Page extract: Begin
American political rhetoric constantly invokes the nearly 3,000 killed on Sept. 11, 2001, in New York -- as a rallying cry, an intolerable sacrifice, an epic tragedy. But imagine the trauma if between then and now we had sustained two or three such losses every month. In May, Iraq suffered 702 civilian deaths. The proportionate American loss would be 7,992 killed, or about 9/11 times three.

Iraq has had many such months, and Secretary of State Donald Rumsfeld opined that the war could go on for “four, eight, 10, 12, 15 years, whatever.... We don’t know. It is going to be a problem for the people of Iraq.”

Indeed it is. In World War II, the Italians lost civilians at about the same rate as Iraq is losing Iraqis now. The war there lasted just over six years. Waging it, on the part of the Allies, was a key element in a strategy that succeeded in unseating three dictators, among them Hitler. The war in Iraq will lead to no comparable world victory and so will never have been worth the lives -- civilian and military -- that it is taking.
Page extract: End
* **Task description**
Revise the Iraq war commentary: write it out again from "Indeed it is." up to and including "it is taking.", with "world victory" changed to "global victory".
Excerpted records: Begin
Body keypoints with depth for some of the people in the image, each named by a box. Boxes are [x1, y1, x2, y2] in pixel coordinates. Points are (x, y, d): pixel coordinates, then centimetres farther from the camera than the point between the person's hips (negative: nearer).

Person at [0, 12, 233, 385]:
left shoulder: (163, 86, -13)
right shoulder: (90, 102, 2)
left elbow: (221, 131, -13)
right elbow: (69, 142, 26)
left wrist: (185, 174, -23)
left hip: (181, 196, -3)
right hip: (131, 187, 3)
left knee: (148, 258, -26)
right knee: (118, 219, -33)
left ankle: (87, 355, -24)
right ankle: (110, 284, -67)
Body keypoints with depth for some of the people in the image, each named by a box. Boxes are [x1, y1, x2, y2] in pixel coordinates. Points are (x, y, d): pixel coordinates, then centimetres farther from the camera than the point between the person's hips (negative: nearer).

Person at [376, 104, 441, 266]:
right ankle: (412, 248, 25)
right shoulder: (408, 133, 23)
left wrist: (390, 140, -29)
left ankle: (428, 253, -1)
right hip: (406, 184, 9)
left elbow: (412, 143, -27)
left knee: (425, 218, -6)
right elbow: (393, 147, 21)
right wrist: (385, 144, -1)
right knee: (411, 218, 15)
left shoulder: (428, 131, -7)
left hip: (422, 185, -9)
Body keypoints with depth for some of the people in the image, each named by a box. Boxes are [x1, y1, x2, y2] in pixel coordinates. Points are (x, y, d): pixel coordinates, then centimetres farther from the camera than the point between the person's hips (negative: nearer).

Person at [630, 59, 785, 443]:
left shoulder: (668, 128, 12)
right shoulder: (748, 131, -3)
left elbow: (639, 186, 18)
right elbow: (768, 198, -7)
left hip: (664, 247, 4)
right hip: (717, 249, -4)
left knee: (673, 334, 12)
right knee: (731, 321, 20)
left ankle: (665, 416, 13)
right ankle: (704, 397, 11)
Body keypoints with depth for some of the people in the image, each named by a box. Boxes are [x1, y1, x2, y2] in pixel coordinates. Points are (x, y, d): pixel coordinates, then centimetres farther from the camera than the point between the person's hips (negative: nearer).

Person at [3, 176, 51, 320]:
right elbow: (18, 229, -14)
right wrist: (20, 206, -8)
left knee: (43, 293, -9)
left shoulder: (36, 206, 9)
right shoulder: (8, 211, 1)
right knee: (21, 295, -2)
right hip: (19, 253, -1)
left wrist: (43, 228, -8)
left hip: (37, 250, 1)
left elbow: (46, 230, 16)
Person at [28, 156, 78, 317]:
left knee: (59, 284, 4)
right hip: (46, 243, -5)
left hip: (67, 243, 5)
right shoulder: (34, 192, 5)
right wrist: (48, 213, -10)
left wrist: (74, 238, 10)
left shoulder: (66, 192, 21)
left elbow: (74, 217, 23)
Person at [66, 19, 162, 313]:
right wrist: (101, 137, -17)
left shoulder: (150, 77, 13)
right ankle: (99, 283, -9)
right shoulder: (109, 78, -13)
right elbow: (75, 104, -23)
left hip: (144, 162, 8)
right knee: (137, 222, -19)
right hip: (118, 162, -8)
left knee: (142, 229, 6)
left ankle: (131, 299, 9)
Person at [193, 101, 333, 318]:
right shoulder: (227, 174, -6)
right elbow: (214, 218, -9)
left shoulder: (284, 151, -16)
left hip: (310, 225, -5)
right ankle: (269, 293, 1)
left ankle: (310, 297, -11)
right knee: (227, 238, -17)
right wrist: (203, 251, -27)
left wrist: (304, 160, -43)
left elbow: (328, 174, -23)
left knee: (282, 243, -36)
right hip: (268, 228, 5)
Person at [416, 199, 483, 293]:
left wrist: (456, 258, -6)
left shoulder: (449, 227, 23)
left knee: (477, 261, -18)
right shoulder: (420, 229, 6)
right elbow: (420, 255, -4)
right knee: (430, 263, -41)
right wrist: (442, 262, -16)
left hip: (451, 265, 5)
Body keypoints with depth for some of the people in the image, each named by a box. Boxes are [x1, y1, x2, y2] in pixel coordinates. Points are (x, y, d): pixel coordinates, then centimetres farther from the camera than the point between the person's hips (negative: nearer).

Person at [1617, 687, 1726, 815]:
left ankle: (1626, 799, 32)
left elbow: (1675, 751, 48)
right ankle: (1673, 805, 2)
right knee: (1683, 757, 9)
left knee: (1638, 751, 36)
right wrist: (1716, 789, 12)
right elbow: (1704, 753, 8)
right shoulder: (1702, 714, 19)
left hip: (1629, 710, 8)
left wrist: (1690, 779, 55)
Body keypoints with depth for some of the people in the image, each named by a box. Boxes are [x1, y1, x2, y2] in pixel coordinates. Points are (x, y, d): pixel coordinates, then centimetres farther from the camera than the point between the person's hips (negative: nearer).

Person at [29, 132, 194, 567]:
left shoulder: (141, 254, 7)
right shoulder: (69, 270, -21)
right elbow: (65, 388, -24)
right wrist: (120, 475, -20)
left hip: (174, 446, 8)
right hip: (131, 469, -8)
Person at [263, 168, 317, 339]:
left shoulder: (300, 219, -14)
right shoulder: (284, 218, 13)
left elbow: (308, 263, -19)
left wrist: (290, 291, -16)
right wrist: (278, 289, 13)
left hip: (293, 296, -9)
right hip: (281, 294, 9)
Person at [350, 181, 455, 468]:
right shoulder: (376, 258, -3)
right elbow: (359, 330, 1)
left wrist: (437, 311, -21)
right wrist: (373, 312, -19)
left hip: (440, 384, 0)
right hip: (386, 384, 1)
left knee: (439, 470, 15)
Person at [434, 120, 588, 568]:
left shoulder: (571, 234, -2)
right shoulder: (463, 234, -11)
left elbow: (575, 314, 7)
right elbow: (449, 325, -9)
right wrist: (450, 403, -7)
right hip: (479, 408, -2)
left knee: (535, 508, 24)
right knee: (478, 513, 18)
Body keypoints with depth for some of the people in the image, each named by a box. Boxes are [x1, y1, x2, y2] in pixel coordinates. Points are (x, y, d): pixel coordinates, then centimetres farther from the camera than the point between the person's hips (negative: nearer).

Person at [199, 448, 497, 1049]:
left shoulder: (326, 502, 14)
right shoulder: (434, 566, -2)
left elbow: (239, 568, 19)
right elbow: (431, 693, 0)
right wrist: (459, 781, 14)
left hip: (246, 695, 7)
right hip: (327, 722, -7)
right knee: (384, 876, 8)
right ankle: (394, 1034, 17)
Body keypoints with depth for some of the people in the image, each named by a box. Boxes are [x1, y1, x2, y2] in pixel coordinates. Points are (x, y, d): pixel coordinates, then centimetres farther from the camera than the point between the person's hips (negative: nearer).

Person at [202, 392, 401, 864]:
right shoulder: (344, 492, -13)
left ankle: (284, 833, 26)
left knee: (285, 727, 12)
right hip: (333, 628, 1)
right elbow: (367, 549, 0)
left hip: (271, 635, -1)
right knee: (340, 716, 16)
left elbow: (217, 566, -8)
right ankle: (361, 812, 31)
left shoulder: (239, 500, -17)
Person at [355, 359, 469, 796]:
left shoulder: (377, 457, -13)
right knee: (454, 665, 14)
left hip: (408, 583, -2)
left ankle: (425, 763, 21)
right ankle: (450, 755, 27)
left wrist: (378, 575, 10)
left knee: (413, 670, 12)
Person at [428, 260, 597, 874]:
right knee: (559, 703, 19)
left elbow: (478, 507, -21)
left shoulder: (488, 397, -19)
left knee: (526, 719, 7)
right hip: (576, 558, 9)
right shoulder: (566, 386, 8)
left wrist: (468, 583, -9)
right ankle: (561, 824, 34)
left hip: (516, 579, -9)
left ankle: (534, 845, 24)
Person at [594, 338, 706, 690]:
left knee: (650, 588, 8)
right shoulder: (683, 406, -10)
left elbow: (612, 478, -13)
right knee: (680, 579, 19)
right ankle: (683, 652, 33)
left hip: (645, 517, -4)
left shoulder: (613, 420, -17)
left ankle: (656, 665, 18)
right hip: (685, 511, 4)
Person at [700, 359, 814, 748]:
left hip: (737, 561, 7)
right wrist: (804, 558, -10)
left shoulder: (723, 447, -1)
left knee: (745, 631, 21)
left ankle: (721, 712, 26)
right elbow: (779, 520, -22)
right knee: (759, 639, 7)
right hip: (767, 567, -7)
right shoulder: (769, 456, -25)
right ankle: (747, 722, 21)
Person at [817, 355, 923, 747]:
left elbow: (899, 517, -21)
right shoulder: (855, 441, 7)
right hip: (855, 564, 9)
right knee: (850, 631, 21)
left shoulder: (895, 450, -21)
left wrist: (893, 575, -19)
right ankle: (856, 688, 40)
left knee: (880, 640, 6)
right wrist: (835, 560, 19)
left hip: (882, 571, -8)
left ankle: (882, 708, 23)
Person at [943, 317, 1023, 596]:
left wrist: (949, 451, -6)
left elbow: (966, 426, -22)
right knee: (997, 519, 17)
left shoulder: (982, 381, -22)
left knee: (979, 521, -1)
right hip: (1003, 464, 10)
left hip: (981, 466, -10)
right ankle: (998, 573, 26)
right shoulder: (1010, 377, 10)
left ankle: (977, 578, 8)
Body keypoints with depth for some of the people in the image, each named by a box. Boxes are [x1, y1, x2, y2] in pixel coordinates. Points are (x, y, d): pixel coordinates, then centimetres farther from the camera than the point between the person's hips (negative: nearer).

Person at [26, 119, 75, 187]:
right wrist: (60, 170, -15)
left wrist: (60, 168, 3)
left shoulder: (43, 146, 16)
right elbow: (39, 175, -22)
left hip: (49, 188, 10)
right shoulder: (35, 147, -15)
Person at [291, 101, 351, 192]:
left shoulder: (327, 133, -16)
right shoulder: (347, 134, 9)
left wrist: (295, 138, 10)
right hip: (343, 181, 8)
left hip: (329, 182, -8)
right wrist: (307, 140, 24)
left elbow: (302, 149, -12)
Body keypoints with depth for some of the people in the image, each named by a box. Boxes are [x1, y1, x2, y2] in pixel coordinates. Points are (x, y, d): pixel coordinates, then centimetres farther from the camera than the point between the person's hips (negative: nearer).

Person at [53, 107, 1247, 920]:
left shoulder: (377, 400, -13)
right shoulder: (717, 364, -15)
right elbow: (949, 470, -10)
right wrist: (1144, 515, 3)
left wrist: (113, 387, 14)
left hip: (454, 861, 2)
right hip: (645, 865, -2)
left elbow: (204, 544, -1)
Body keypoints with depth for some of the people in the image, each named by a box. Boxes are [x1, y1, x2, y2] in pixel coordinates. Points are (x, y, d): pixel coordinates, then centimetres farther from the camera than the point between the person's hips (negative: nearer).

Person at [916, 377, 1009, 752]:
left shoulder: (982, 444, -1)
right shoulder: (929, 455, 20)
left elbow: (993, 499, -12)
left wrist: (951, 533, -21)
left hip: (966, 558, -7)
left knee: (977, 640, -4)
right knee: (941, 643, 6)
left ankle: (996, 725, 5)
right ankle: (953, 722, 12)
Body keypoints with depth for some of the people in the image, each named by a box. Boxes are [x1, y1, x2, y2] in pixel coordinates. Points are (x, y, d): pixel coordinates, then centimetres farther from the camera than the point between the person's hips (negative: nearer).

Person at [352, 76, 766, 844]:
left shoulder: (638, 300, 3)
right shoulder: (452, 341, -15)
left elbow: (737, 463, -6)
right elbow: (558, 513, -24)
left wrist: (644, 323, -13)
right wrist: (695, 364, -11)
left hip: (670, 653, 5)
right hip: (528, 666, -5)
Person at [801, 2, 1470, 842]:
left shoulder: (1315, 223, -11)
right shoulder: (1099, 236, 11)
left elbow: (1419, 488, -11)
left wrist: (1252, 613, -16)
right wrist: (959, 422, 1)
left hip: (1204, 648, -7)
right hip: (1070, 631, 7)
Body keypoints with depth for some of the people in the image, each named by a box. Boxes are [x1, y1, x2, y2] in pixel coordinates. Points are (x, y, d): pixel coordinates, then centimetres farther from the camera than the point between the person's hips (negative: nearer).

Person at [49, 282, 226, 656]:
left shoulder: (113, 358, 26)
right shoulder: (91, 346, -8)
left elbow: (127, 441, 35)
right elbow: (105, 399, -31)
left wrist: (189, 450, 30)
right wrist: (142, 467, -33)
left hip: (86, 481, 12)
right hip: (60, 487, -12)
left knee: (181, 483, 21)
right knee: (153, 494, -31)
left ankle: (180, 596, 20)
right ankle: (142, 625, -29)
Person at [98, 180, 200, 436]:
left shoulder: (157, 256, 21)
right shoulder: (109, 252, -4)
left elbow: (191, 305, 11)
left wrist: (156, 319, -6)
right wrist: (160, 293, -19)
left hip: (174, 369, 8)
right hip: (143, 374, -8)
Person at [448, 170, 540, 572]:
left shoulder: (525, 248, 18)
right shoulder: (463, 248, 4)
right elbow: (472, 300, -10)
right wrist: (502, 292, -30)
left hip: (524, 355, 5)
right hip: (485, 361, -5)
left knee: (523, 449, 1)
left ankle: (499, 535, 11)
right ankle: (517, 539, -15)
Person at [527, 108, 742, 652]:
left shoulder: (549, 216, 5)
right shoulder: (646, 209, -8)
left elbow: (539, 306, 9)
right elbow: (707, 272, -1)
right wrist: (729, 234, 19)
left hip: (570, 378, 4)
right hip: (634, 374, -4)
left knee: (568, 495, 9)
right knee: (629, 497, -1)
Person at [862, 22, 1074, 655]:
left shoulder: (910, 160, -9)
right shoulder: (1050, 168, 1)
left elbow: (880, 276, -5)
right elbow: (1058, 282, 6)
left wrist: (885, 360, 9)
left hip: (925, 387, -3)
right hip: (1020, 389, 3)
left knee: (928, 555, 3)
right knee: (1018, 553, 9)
Excerpted records: End
* **Exercise answer**
Indeed it is. In World War II, the Italians lost civilians at about the same rate as Iraq is losing Iraqis now. The war there lasted just over six years. Waging it, on the part of the Allies, was a key element in a strategy that succeeded in unseating three dictators, among them Hitler. The war in Iraq will lead to no comparable global victory and so will never have been worth the lives -- civilian and military -- that it is taking.